James Gunn, the filmmaker guiding Warner Bros. Discovery’s reset of DC cinema, told followers on Threads that the new continuity will treat death as irreversible: “In the DCU, if you die, you’re dead.”
The declaration came after a fan asked if Princess Ilana Rostovic—killed in the first season of the forthcoming animated series Creature Commandos—might be revived. Gunn answered that resurrection “undermines stakes,” adding that devices such as the Lazarus Pit would appear only when a story is built around their consequences.
ScreenRant described the policy as a long-needed injection of peril, while ComicBook.com highlighted the director’s insistence that even the Lazarus Pit will not become a narrative shortcut. Gunn’s stance marks a break from the previous DC Extended Universe, where Superman returned to life one film after his funeral, and echoes the uncompromising casualties he staged in The Suicide Squad (2021).
Cameras are rolling on Superman, starring David Corenswet and Rachel Brosnahan, in Atlanta and Cleveland; the film opens 11 July 2025 as the first live-action entry in Chapter One: Gods and Monsters. Set photos obtained by People show Corenswet in the classic suit on Cleveland streets, a location helped by Ohio’s recent $44 million production-credit package.

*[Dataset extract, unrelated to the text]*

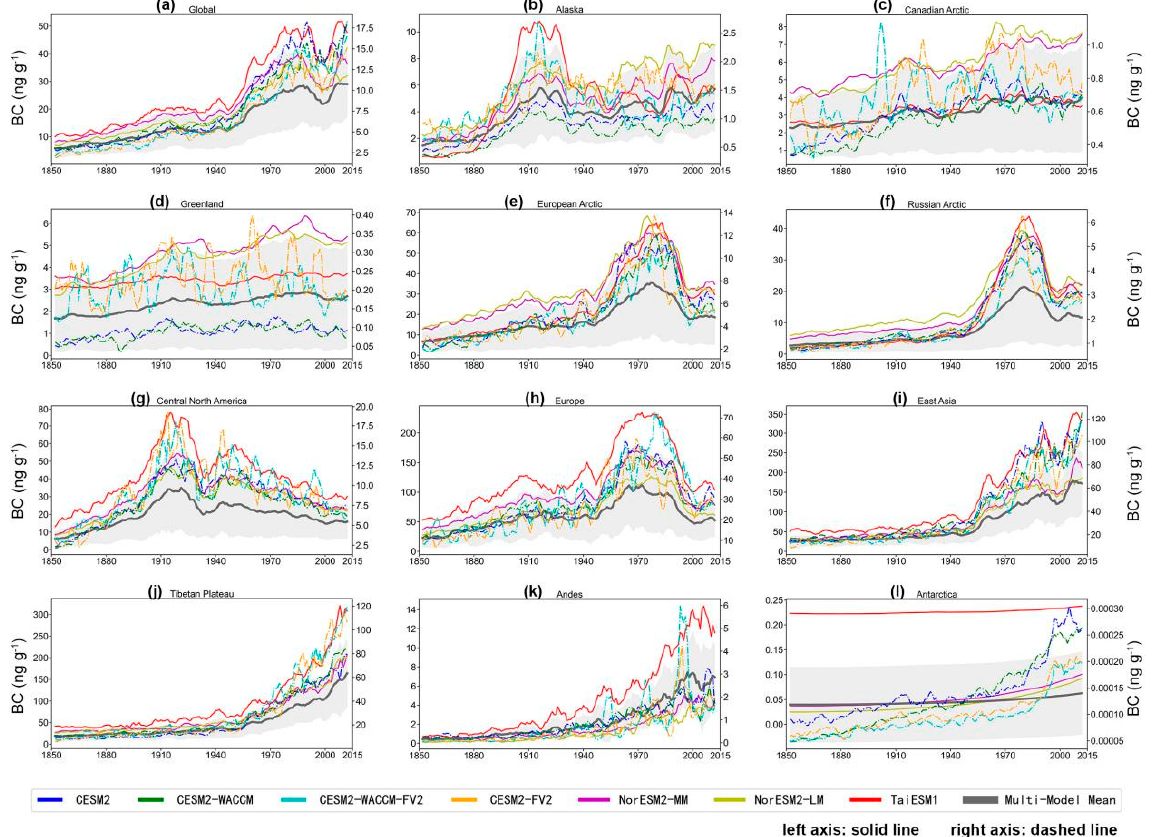
Figure 3. Temporal trends (1850–2014) in yearly BC concentrations in snow (BCS) from multi-model mean and individual models, globally ( a ) and regionally ( b – l ). Gray lines represent multi-model mean BCS; other colors represent individual model results. The inter-model standard deviation is shown by gray shading. Data were processed with five-point smoothing. Values for solid lines are on the left axis and those for dashed lines on the right.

Analysts suggest the hard-line mortality rule could distinguish DC from Marvel, where time travel and multiverses routinely undo fatalities, and reinforce Gunn’s pledge that each project will be “director-driven yet interconnected.” With post-production already under way on Creature Commandos, viewers will see whether “dead is dead” when the series lands on Max later this year—months before Gunn’s Superman takes flight.